What Is a Coregasm? How It Happens and Who Gets One

A coregasm is an orgasm triggered by physical exercise, most often movements that heavily engage the abdominal muscles. It happens without sexual stimulation, without a partner, and usually without any sexual thoughts at all. In a nationally representative U.S. survey, about 10% of women and 8% of men reported experiencing one at some point in their lives.

How a Coregasm Differs From a Sexual Orgasm

The physical mechanics overlap more than you might expect. During both exercise and sex, your heart rate climbs, breathing quickens, and blood flow increases throughout the body, including to the pelvic region. The core muscles, pelvic floor, and hip flexors are all active in both scenarios. What makes a coregasm distinct is the context: it arises from physical exertion alone, with no erotic trigger involved.

Researchers at Indiana University’s Kinsey Institute have described exercise-induced orgasm as a “stripped down version of orgasm, without sex or a partner.” The sensation varies from person to person. Some people experience a full orgasm identical in intensity to one during sex, while others describe something closer to a wave of pleasurable tension and release centered in the lower abdomen and pelvis. Many report that the buildup feels different too, more like a physical pressure that crosses a threshold than a gradually increasing arousal.

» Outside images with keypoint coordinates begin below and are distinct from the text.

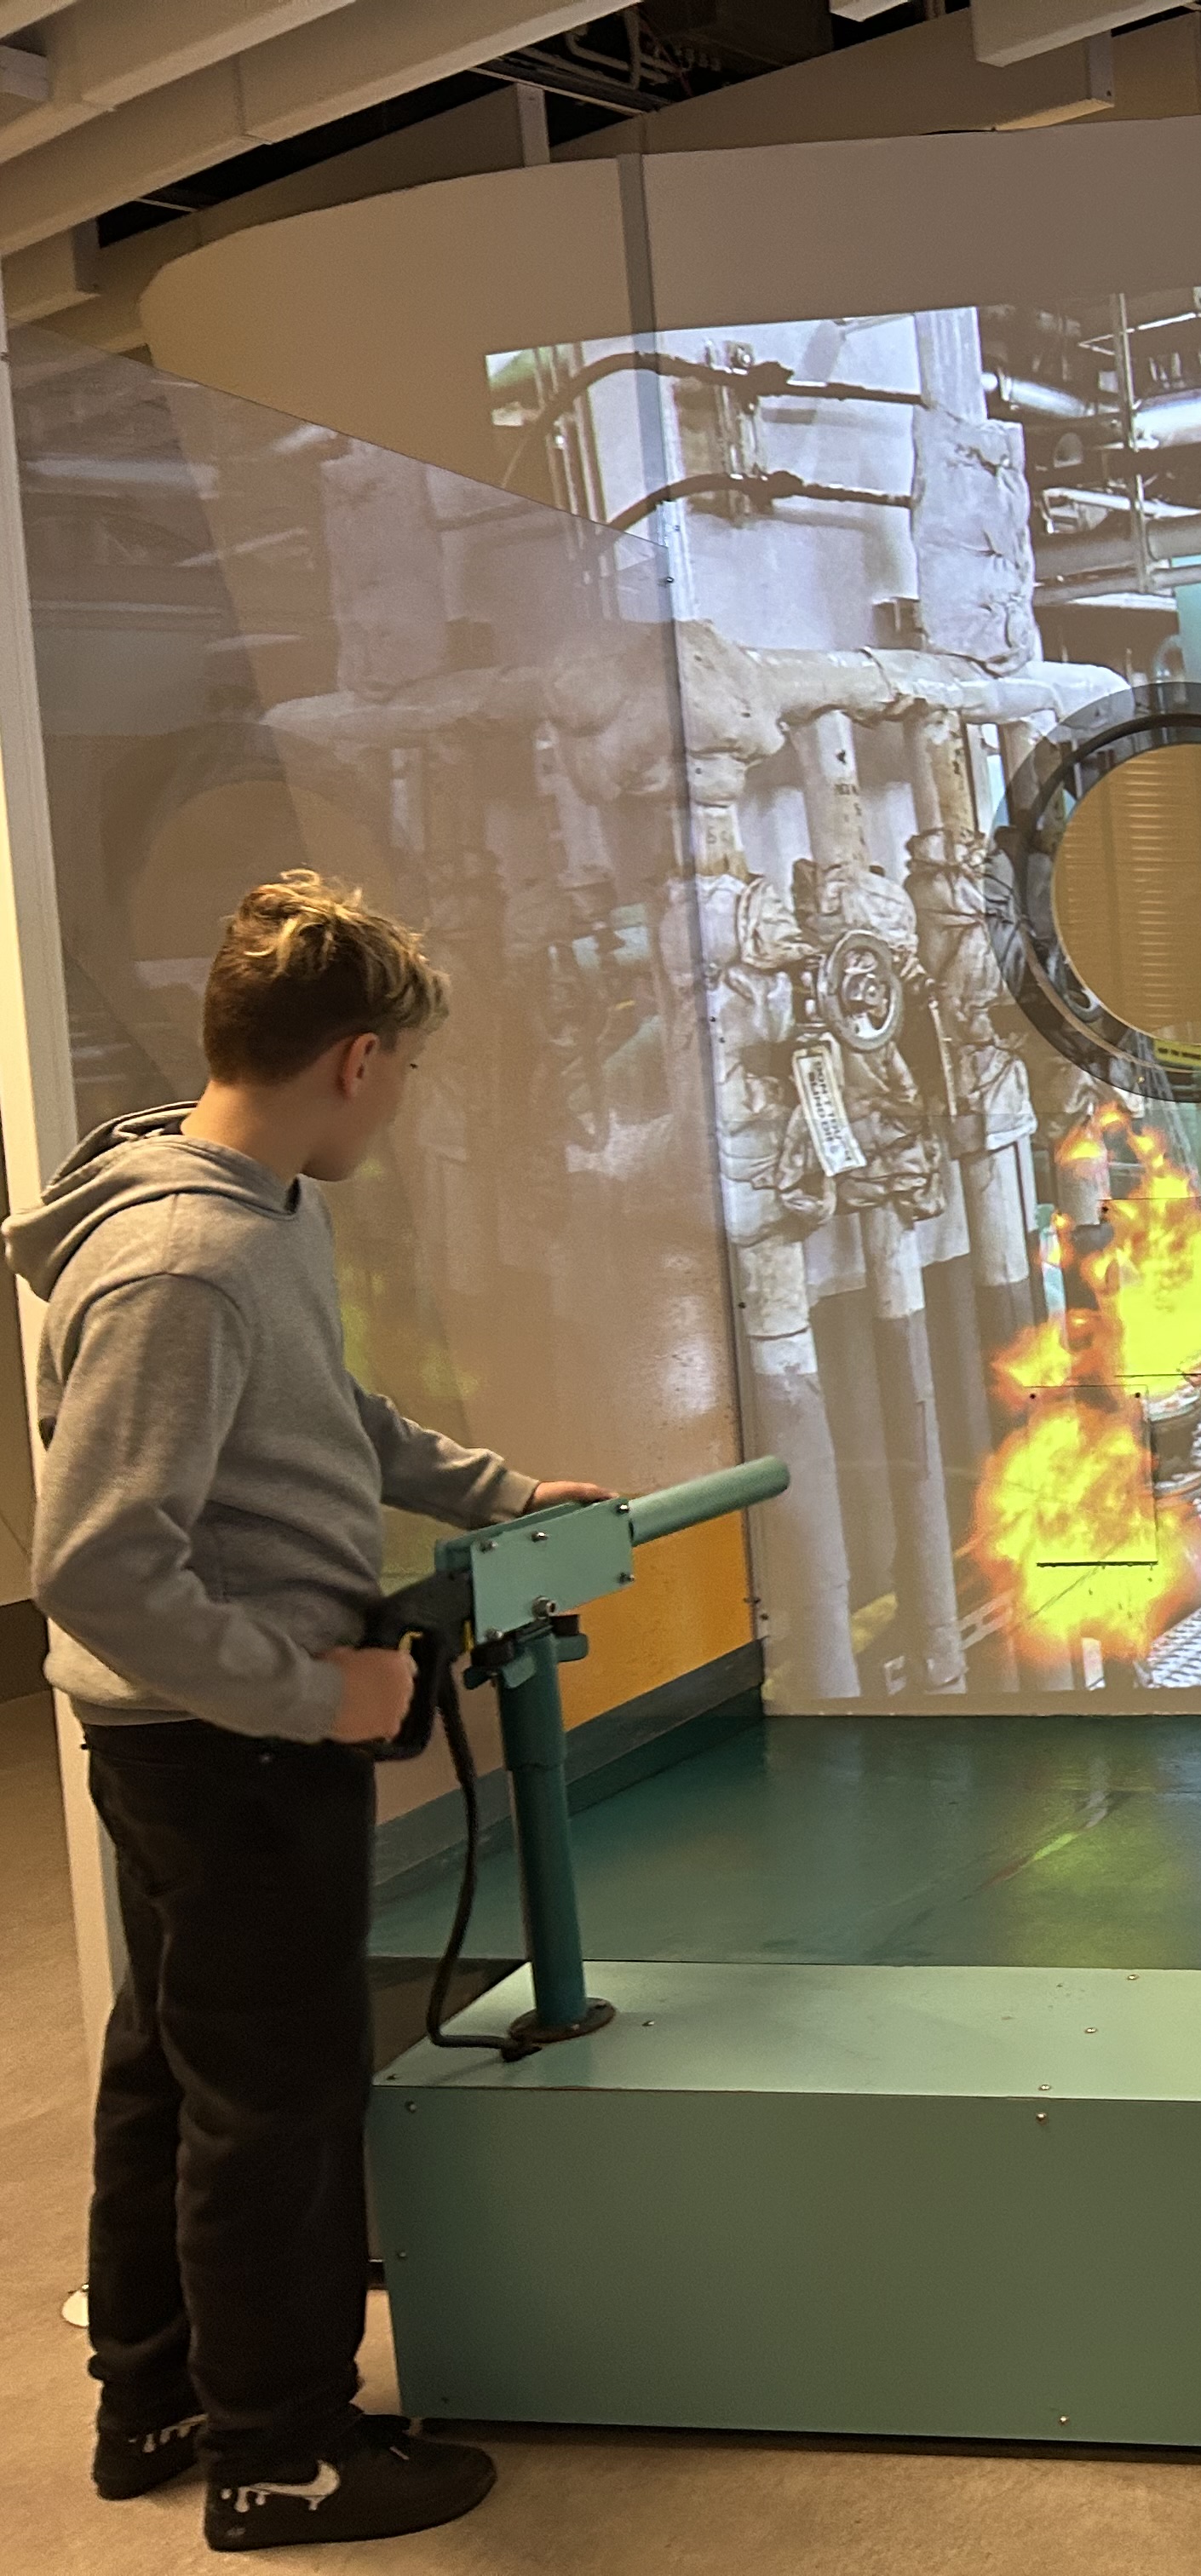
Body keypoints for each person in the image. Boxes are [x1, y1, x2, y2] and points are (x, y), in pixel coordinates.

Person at [9, 874, 609, 2553]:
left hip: (207, 1736)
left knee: (174, 2063)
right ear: (357, 1059)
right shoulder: (185, 1263)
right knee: (273, 2098)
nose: (400, 1102)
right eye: (403, 1069)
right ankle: (282, 2454)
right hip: (231, 1747)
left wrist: (491, 1490)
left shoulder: (249, 1206)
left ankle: (157, 2398)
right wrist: (320, 1694)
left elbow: (319, 1408)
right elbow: (96, 1564)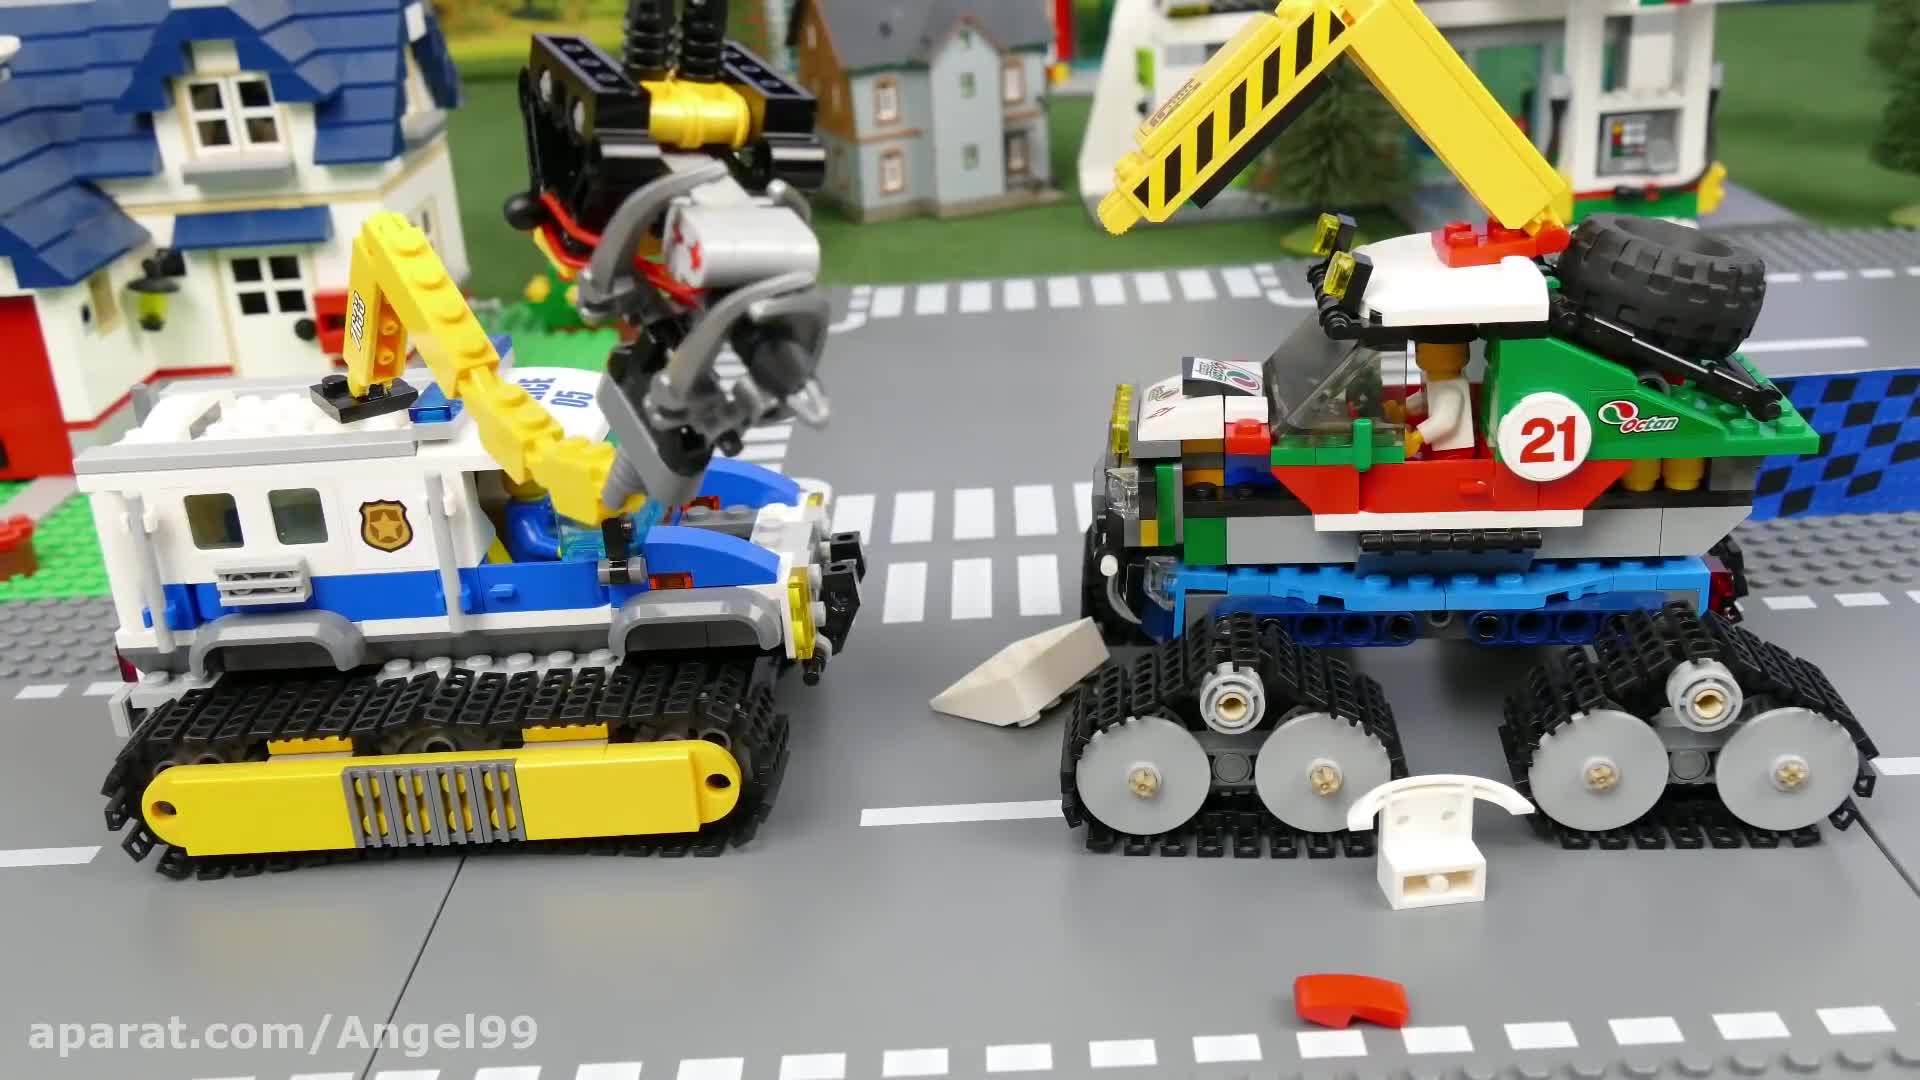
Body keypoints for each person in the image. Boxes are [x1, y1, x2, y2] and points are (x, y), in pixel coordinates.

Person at [1393, 341, 1476, 459]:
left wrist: (1415, 438)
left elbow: (1444, 422)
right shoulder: (1434, 380)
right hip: (1435, 445)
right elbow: (1424, 400)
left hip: (1451, 452)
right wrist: (1403, 409)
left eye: (1420, 346)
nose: (1417, 350)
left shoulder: (1451, 389)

Which Exercises Trigger It

Core-intensive movements are the most common triggers, but the list is broader than just crunches. Exercises frequently associated with coregasms include:

  • Hanging leg raises and knee raises
  • Crunches and side crunches
  • Planks and plank variations
  • Pullups and chinups
  • Rope or pole climbing
  • Squats and hip thrusts
  • Hamstring curls

Biking, spinning, running, and swimming have also been linked to exercise-induced orgasms. Certain yoga poses that demand sustained core engagement, like Boat Pose, Eagle Pose, and Bridge Pose, can produce the same effect. The common thread is repetitive, vigorous movement that places significant demand on the deep abdominal and pelvic floor muscles, especially when continued to the point of muscular fatigue.

Why It Happens

The exact mechanism isn’t fully understood, but the leading explanation centers on the pelvic floor. Your deep core muscles and pelvic floor muscles work together during intense abdominal exercises. When the pelvic floor contracts repeatedly under heavy load, it can stimulate the same nerve pathways involved in sexual arousal and orgasm, all without any direct genital contact.

Fatigue appears to play a role. Many people report that coregasms happen toward the end of a difficult set or after they’ve already done significant core work. The theory is that as the primary abdominal muscles tire, your body recruits deeper stabilizing muscles, including those in the pelvic floor, more aggressively. That increased recruitment may be what pushes the sensation from mild tingling into orgasm territory.

When People First Experience It

Qualitative interviews with women ages 19 to 68, published in the Archives of Sexual Behavior, found that many participants first experienced exercise-induced arousal or orgasm during childhood or adolescence, often during gym class or while climbing. For most, it was confusing. They had no framework for understanding a sexual sensation in a completely nonsexual setting, and many didn’t talk about it for years.

The emotional response varies widely. Some people feel embarrassed or ashamed, particularly when it happens in a public gym. Others view it positively and even learn to incorporate the sensation into their sexual lives. A smaller number find it genuinely distressing, especially if it happens unpredictably during group fitness classes or competitive sports.

Men Experience Coregasms Too

Though much of the research has focused on women, the national survey data shows men are nearly as likely to report exercise-induced orgasms. The triggers are similar: heavy core work, climbing, and high-intensity resistance training. Less is known about the precise mechanism in men. Some researchers have speculated that pelvic floor engagement during core exercises could stimulate the prostate indirectly, but the medical literature hasn’t confirmed this pathway. What’s clear is that it’s not exclusive to one sex or one body type.

Managing or Encouraging Coregasms

If you find coregasms uncomfortable or embarrassing, you have a few practical options. The simplest is identifying which specific exercises trigger it and swapping them for alternatives that work the same muscle groups. If hanging leg raises are the problem, switching to a different core exercise may eliminate it entirely. You can also try ending your sets before reaching full muscular fatigue, since fatigue seems to be a key factor in pushing arousal past the tipping point. Shortening your sets by a few reps or adding more rest between sets can help.

If you’re curious about experiencing one, the approach is essentially the reverse. Focus on the exercises most commonly associated with coregasms, particularly hanging leg raises, rope climbing, and pullups. Work to muscular fatigue. Stack multiple core exercises back to back without long breaks. There’s no guarantee it will happen, and many people never experience one regardless of how they train, but sustained core fatigue during these movements gives you the best odds.

Either way, coregasms are a normal physiological response. They don’t indicate a medical problem, they aren’t a sign of dysfunction, and they don’t require treatment. They’re simply what happens when intense physical exertion activates nerve pathways that overlap with sexual response.